My issue is, that steps 1-3 of my analysis were based on I_Z = 1mA but the Zener voltages are specified at 5mA.
Assuming we calculate an 'junction voltage' without the resistance voltage drop:
V_j = V_Z – 90ohm * 5mA
Does V_j vary with respect to the current I_Z?
Is it acceptable to calculate a Zener voltage at lower current as follows?
V_Z @ 1mA = V_j + 600 ohm * 1 mA
I started my analysis at the working threshold current, because a selection at 5mA gives insufficient over-voltage protection:
Assuming 0.25 W current limiting resistors:
V_input_max = 35V with 5kOhm (1mA analysis)
V_input_max = 15V with 1kOhm (equivalent 5mA analysis)
I am looking for protection from sustained voltages of 30V and an expected normal operating voltage of 15V.
Best Answer
You should base your analysis on \$I_{ZT}\$ instead of \$I_{ZK}\$. The 5mA current is the one that guarantees that the voltage is going to be under regulation.
Yes, that's why they give you an impedance (e.g 89 Ohms max @\$I_{ZT}\$) when working as a regulator. So if the current changes, so does the zener voltage.
\$I_{ZK}\$ and \$Z_{ZK}\$ are the current and impedance they get near the breakdown region (the knee in the IV curve).
In order to be certain that the zener will work as a voltage regulator, you have to ensure there is always 5mA (the test current they use) running through it.

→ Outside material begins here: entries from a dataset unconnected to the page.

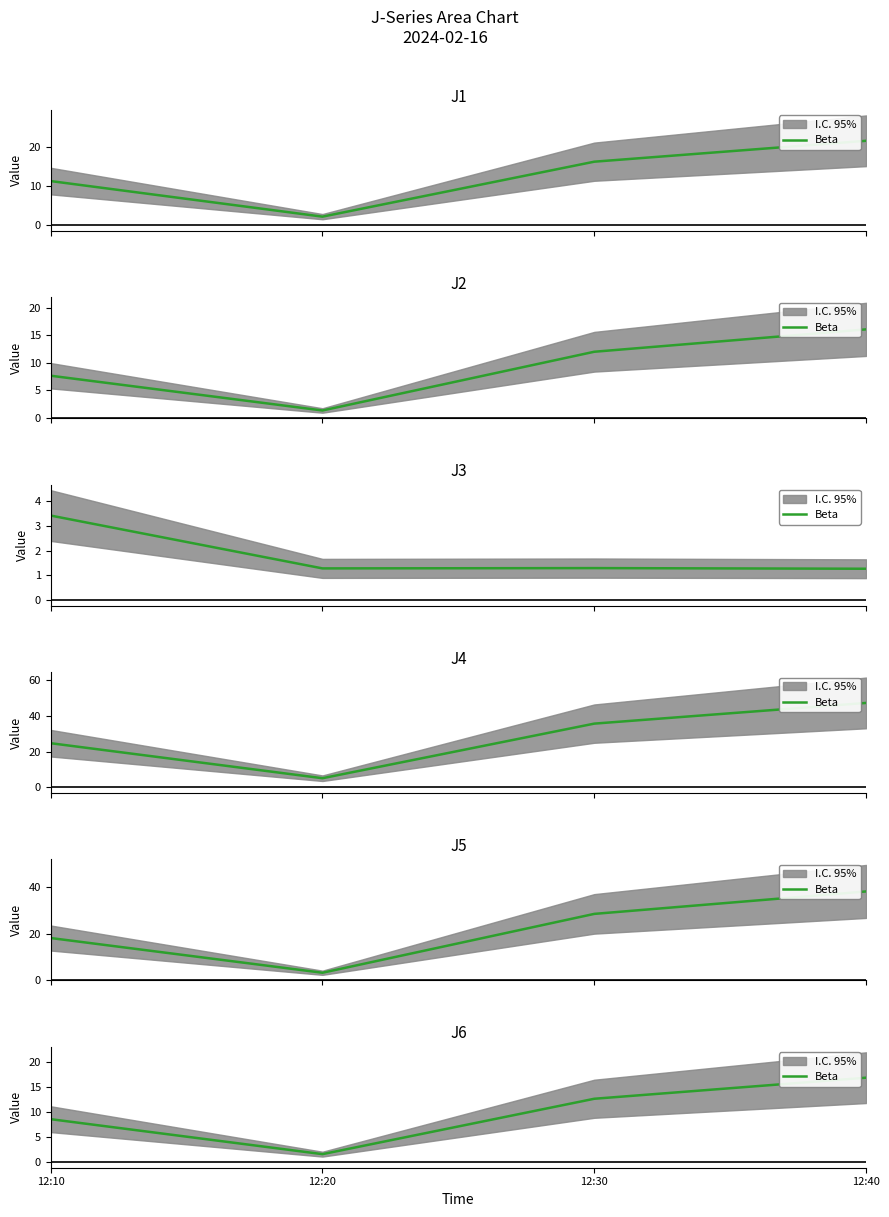

Approximately how many times larger is the value at 12:30 compared to 12:40?

0.8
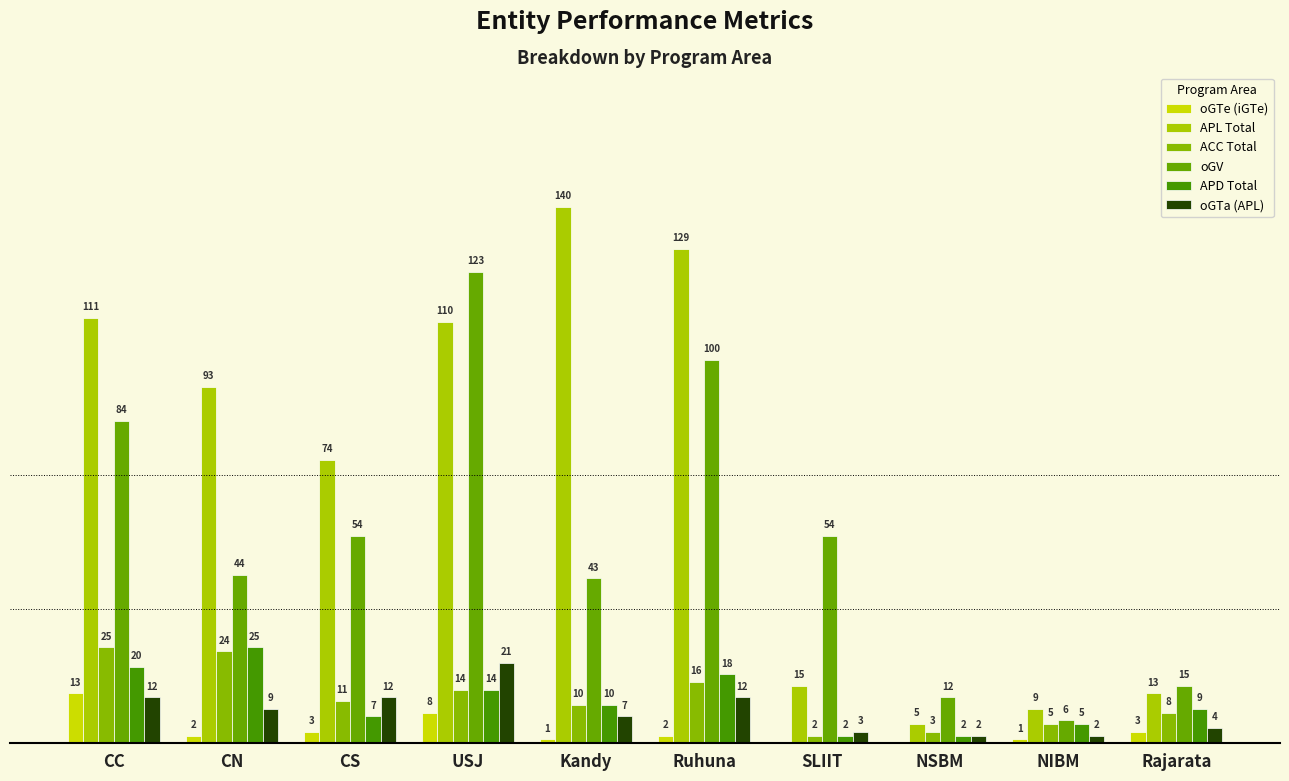

What is the average value of the APL Total series?

70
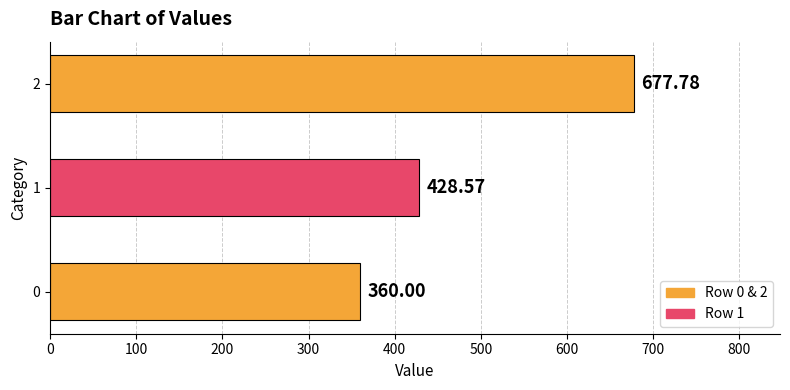

List the labels in order of value, smallest first.

0, 1, 2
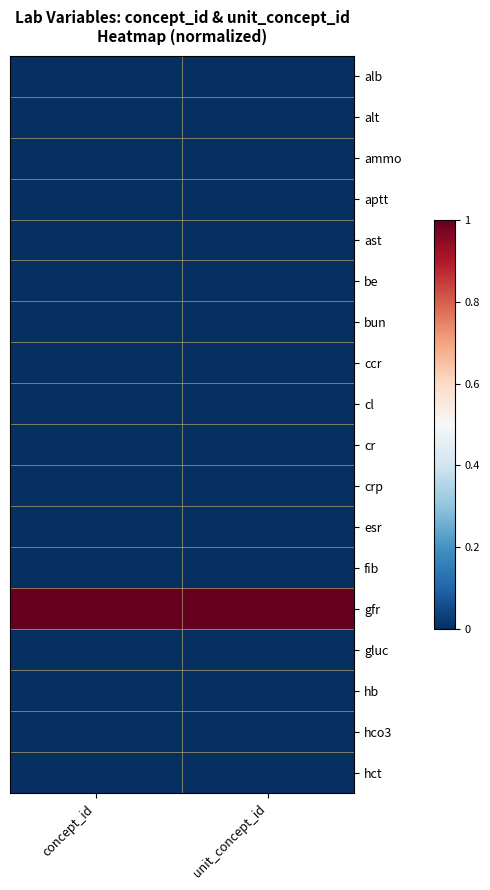

Reading left to right, what are all the values shown in this chart?

alb: concept_id=0.0	unit_concept_id=0.0
alt: concept_id=0.0	unit_concept_id=0.0
ammo: concept_id=0.0	unit_concept_id=0.0
aptt: concept_id=0.0	unit_concept_id=0.0
ast: concept_id=0.0	unit_concept_id=0.0
be: concept_id=0.0	unit_concept_id=0.0
bun: concept_id=0.0	unit_concept_id=0.0
ccr: concept_id=0.0	unit_concept_id=0.0
cl: concept_id=0.0	unit_concept_id=0.0
cr: concept_id=0.0	unit_concept_id=0.0
crp: concept_id=0.0	unit_concept_id=0.0
esr: concept_id=0.0	unit_concept_id=0.0
fib: concept_id=0.0	unit_concept_id=0.0
gfr: concept_id=1.0	unit_concept_id=1.0
gluc: concept_id=0.0	unit_concept_id=0.0
hb: concept_id=0.0	unit_concept_id=0.0
hco3: concept_id=0.0	unit_concept_id=0.0
hct: concept_id=0.0	unit_concept_id=0.0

Your minimum sustained voltage is 15V, your zener voltage is 5V, and you want 5mA flowing to the zener at all times to keep the voltage regulated.
Then,
$$ R_s = \dfrac{V_s-V_z}{I_t}$$
Where \$I_t\$ is the total current from the power supply (zener current + current drawn by the pin or load). So if the pin draws an additional 10mA for exaple, your total current is 15mA.
$$ R_s = \dfrac{15\text{V}-5\text{V}}{15\text{mA}}=670\Omega$$
\$R_s\$ is a resistor between your source and the zener diode.
If the voltage goes any higher, say 30V as you mentioned, then there will be more current going through the zener, but as long as you don't go over the power dissipation limit of the diode, you should be ok. So if the voltage increases to 30V, the total current will be around 37mA with the chosen \$R_s\$. If you had no load, the zener will dissipate a max power of \$P_z\$=(37mA)(5V) = 0.187Watts, so choose accordingly.